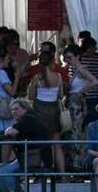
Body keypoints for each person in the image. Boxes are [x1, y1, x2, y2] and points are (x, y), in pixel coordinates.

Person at [26, 43, 67, 172]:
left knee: (41, 144)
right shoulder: (59, 77)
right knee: (57, 144)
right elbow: (61, 96)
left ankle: (43, 172)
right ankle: (62, 174)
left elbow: (31, 96)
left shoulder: (36, 78)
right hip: (54, 111)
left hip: (40, 111)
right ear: (52, 60)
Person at [0, 98, 48, 192]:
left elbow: (10, 132)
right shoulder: (27, 120)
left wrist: (6, 131)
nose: (13, 112)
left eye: (16, 109)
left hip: (35, 159)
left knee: (4, 171)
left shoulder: (28, 120)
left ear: (25, 109)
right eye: (12, 110)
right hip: (27, 157)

WHAT IS EXPECTED: Every line in the listing above that mentions "right" should be returned.

RESULT OF THE TASK:
right shoulder: (59, 77)
right knee: (57, 144)
right elbow: (61, 96)
right ankle: (62, 174)
right hip: (54, 111)
right ear: (52, 60)
right shoulder: (27, 120)
right eye: (12, 110)
right hip: (27, 157)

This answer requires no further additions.